▶ Task
In the entries that follow, find every line containing "together" and copy it.

==========

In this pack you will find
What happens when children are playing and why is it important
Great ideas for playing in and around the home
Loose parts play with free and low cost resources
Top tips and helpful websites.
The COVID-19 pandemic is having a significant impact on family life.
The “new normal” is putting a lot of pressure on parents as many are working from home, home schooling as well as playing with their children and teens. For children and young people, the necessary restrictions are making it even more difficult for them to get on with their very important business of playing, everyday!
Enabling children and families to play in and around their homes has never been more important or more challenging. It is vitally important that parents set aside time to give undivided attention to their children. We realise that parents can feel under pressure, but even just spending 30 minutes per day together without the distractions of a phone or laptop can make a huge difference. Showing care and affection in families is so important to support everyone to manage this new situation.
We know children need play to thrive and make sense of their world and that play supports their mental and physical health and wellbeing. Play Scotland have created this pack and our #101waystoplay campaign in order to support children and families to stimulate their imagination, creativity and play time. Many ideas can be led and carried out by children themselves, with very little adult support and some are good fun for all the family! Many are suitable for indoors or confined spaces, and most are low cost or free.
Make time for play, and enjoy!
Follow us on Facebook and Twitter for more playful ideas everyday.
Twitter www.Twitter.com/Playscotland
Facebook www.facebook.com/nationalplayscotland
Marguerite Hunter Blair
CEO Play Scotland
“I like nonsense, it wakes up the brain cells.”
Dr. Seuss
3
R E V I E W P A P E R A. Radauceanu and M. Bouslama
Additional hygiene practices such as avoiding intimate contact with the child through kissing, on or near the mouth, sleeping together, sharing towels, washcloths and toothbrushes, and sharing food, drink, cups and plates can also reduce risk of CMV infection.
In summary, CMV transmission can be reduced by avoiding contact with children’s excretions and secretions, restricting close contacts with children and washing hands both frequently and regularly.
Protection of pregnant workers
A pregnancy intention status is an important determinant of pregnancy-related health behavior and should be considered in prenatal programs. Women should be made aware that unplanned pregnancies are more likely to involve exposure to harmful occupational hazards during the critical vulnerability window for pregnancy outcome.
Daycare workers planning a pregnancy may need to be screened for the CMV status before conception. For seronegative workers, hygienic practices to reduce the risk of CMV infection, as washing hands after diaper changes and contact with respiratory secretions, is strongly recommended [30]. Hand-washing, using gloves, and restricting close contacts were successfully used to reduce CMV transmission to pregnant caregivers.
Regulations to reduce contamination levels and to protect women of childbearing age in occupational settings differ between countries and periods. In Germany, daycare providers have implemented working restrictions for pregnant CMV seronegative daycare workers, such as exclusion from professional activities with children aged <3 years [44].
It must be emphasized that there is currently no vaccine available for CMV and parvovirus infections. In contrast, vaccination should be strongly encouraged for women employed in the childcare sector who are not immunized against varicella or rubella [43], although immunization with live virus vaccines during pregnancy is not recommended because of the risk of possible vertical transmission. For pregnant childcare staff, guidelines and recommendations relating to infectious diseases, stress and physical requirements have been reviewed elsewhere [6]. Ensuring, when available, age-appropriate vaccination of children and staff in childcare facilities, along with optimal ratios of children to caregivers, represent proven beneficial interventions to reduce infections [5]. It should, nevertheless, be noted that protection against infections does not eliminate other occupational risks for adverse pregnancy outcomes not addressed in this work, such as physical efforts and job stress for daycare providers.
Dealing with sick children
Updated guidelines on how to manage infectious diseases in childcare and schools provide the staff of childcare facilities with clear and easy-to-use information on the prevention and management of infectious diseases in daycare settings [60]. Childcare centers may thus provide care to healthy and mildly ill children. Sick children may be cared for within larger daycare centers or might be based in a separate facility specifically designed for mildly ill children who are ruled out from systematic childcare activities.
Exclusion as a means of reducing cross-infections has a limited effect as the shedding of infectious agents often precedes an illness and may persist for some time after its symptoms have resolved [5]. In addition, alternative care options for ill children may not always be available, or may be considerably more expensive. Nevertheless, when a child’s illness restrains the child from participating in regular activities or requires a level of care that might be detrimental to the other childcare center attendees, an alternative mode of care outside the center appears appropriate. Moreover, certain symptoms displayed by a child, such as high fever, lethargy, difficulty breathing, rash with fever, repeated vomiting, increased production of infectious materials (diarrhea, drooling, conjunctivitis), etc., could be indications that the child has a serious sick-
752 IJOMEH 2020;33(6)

==========

▶ Answer section
Enabling children and families to play in and around their homes has never been more important or more challenging. It is vitally important that parents set aside time to give undivided attention to their children. We realise that parents can feel under pressure, but even just spending 30 minutes per day together without the distractions of a phone or laptop can make a huge difference. Showing care and affection in families is so important to support everyone to manage this new situation.
Additional hygiene practices such as avoiding intimate contact with the child through kissing, on or near the mouth, sleeping together, sharing towels, washcloths and toothbrushes, and sharing food, drink, cups and plates can also reduce risk of CMV infection.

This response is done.